Ryanair leci sobie w kulki. A nawet gorzej: nie leci. Jedną z przyczyn jest podobno… prawo pracy

Gorące tematy Zakupy Dołącz do dyskusji (272)
Ryanair leci sobie w kulki. A nawet gorzej: nie leci. Jedną z przyczyn jest podobno… prawo pracy

Większą część września spędziłem na urlopie, którego głównym punktem był zagraniczny wyjazd. W tym czasie huragan miał szaleć nad wschodnim wybrzeżem USA, więc raczej nikt nie spodziewał się odwoływanych lotów nad Europą. Jak się okazuje, nasz lokalny hegemon, czyli irlandzki Ryanair, w tym czasie wpadł w niezłe turbulencje. 

Mój wypoczynek przerwał telefon od znajomego. Dowiedziałem się wówczas, że pasażerowie Ryanair lecący na tej samej trasie, którą ja miałem wrócić do Polski za kilka dni, zostali przez przewoźnika wystrychnięci na dudka. Nie chodziło nawet o jakieś tam opóźnienie tylko samolot, który miał ich zabrać do kraju, w ogóle nie wyleciał z lotniska w Modlinie! Ostatecznie pasażerowie trafili do Polski z tym, że trwało to dwa dni oraz nocleg w Dublinie – taką dziwną trasą z opresji ratował ich Ryanair.

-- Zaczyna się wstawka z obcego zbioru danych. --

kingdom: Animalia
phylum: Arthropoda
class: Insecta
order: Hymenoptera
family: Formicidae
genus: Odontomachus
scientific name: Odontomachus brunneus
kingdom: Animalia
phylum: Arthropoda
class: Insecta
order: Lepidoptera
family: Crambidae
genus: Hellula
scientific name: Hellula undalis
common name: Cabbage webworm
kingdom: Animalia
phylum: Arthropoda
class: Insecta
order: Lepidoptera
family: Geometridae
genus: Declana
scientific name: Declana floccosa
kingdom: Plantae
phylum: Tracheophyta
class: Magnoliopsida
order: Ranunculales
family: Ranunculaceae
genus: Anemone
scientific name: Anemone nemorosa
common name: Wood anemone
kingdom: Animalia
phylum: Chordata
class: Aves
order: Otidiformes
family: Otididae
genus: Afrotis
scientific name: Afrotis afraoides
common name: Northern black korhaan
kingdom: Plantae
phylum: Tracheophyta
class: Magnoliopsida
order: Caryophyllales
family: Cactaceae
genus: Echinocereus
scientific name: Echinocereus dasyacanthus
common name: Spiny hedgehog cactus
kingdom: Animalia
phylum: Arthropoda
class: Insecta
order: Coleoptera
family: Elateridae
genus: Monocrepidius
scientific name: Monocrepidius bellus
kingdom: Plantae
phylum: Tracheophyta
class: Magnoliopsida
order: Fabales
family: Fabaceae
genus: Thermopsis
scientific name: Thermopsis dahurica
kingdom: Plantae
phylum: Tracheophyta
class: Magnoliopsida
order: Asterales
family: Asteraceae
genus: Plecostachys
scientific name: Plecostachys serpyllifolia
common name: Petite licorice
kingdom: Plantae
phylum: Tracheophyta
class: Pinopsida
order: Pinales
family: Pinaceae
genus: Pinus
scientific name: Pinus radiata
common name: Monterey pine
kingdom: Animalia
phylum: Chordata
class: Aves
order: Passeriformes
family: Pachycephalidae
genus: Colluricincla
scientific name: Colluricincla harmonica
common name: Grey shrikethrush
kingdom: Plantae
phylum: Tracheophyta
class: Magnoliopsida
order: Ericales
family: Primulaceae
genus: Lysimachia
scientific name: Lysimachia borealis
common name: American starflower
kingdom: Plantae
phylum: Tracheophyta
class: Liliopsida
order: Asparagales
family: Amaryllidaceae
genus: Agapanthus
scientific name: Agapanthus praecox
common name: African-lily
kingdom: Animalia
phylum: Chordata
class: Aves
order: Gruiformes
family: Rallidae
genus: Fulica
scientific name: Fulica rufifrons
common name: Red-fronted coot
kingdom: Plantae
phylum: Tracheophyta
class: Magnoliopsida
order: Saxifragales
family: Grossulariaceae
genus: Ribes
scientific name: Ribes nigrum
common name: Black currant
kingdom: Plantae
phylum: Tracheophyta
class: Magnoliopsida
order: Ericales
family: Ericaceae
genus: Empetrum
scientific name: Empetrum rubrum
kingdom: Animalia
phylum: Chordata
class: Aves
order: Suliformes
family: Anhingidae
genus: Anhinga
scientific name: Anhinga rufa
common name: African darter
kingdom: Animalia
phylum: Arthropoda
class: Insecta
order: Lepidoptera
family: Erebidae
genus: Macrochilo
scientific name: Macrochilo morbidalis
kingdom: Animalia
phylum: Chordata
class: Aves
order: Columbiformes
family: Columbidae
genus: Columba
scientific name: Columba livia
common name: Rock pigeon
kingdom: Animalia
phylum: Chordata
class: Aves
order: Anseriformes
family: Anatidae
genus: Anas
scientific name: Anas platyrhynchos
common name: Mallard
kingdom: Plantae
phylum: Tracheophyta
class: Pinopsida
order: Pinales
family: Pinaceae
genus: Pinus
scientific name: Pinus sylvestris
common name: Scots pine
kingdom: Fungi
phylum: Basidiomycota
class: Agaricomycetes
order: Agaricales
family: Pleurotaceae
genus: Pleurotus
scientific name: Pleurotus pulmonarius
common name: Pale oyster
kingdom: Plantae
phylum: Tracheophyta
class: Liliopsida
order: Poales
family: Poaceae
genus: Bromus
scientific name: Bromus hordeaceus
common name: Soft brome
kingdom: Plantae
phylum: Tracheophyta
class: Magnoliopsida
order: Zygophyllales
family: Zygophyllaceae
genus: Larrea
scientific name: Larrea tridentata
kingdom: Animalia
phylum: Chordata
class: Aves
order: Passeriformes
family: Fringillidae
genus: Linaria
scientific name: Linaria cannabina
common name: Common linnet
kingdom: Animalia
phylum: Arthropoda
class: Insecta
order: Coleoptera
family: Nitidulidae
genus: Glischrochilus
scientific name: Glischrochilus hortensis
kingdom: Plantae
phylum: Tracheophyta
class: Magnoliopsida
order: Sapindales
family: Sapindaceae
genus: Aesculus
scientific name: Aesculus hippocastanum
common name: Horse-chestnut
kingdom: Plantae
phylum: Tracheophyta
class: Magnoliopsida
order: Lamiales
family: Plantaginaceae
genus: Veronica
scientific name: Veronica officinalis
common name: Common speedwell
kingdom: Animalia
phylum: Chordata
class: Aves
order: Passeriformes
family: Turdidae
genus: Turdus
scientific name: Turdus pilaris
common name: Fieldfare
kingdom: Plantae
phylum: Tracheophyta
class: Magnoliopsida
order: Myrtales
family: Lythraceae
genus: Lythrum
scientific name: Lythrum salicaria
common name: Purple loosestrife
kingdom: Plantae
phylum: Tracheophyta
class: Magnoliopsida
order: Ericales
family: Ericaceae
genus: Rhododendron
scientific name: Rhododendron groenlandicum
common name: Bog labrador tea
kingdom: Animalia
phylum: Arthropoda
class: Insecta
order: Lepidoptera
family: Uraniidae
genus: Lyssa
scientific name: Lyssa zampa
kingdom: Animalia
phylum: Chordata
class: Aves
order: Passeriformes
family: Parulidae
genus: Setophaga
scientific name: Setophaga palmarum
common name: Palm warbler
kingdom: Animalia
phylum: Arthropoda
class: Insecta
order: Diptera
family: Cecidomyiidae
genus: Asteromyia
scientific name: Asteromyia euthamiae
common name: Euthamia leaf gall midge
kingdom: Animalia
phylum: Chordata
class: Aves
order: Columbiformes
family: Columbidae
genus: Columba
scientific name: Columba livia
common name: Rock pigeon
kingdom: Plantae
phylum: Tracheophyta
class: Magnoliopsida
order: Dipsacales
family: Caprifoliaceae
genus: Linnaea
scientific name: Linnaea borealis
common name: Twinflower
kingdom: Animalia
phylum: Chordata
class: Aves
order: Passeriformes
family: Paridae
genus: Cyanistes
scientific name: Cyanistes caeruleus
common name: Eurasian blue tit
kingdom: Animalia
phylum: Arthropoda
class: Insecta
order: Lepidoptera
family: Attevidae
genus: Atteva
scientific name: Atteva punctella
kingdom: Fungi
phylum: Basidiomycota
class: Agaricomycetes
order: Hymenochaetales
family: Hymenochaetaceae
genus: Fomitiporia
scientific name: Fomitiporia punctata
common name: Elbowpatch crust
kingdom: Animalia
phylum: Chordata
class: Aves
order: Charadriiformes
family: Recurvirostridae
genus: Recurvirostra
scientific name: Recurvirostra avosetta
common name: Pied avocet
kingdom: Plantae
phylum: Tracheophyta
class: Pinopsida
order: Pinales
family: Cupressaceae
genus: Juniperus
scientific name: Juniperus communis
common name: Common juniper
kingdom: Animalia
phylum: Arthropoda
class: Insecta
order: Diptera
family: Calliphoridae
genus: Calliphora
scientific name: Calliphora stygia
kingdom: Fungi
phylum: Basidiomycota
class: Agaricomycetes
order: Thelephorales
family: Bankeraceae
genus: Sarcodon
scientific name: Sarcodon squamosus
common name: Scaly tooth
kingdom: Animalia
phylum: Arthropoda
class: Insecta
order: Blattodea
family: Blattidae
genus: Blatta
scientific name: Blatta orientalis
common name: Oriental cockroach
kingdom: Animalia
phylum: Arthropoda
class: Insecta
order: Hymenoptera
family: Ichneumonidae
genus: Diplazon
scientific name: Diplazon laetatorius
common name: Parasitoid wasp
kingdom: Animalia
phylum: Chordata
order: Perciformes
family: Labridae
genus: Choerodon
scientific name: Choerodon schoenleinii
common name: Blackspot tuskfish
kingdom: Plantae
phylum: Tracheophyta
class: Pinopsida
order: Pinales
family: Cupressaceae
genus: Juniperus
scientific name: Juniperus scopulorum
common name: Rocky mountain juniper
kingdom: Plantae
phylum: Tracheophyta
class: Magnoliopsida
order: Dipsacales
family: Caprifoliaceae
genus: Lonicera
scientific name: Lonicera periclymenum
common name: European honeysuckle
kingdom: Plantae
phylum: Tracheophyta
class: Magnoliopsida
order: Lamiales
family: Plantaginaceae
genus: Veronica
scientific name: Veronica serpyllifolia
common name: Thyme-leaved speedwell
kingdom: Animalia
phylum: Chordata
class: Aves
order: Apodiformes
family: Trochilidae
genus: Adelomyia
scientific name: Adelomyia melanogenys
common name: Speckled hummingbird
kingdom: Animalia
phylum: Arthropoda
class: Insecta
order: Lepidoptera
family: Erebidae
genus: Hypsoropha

Ryanair masowo odwołuje loty

W tym czasie naprawdę doceniłem zniesienie roamingu w Unii Europejskiej. Dzięki temu mogłem na bieżąco śledzić doniesienia na temat Ryanair w mediach. Całe szczęście, sytuacja opisana powyżej zapowiadała się na zupełnie jednostkową, a miała być spowodowana bliżej nieokreśloną awarią na lotnisku w Modlinie. Ok, zdarza się. Niemniej jednak, do kraju wracałem z pozwem duszą na ramieniu. Następnego dnia media obiegła informacja, że Ryanair odwołuje blisko 150 lotów w całej Europie. Tym razem powodem miał być strajk francuskich kontrolerów lotu. Szczęśliwie, mojego lotu nie było na liście odwołanych, ale termin odlotu zbliżał się nieubłaganie. Komunikaty na stronie Ryanair były dość lakoniczne, ale jednak nie zapowiadały problemów w przyszłości. Jedna awaria, a następnie strajk, który miał trwać tylko jeden dzień – niezła kumulacja, ale jednak wciąż można było mówić o typowej sile wyższej. Ostatecznie mój lot powrotny był opóźniony jedynie o godzinę, więc miałem sporo szczęścia. Na lotnisku poznałem parę Włochów, których lot do Bolonii został odwołany w ostatniej chwili, a punkt informacyjny Ryanair był najbardziej obleganym miejscem na lotnisku.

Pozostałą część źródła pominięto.